* Aim of the task
Your output should be the line with "لِلْخُطْبَةِ فَلْيَجْلِسْ ،" plus all following lines to the end of the records, exactly as written and nothing more.

____

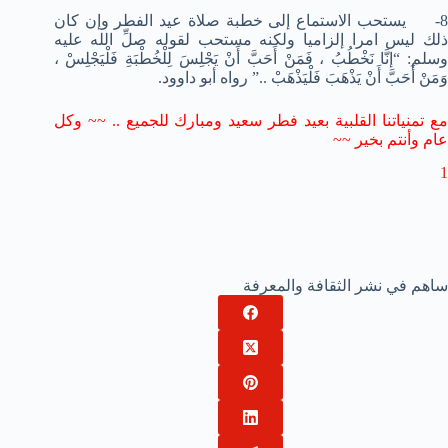
8- يستحب الاستماع إلى خطبة صلاة عيد الفطر وإن كان
ذلك ليس امرا إلزاميا ولكنه مستحب لقوله صلِّ الله عليه
وسلم: “إنَّا نَخْطُبُ ، فَمَنْ أَحَبَّ أَنْ يَجْلِسَ لِلْخُطْبَةِ فَلْيَجْلِسْ ،
وَمَنْ أَحَبَّ أَنْ يَذْهَبَ فَلْيَذْهَبْ ..” رواه أبو داوود.
مع تمنياتنا القلبية بعيد فطر سعيد ومبارك للجميع .. ~~ وكل
عام وأنتم بخير ~~
1
ساهم في نشر الثقافة والمعرفة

____

* Your response
وسلم: “إنَّا نَخْطُبُ ، فَمَنْ أَحَبَّ أَنْ يَجْلِسَ لِلْخُطْبَةِ فَلْيَجْلِسْ ،
وَمَنْ أَحَبَّ أَنْ يَذْهَبَ فَلْيَذْهَبْ ..” رواه أبو داوود.
مع تمنياتنا القلبية بعيد فطر سعيد ومبارك للجميع .. ~~ وكل
عام وأنتم بخير ~~
1
ساهم في نشر الثقافة والمعرفة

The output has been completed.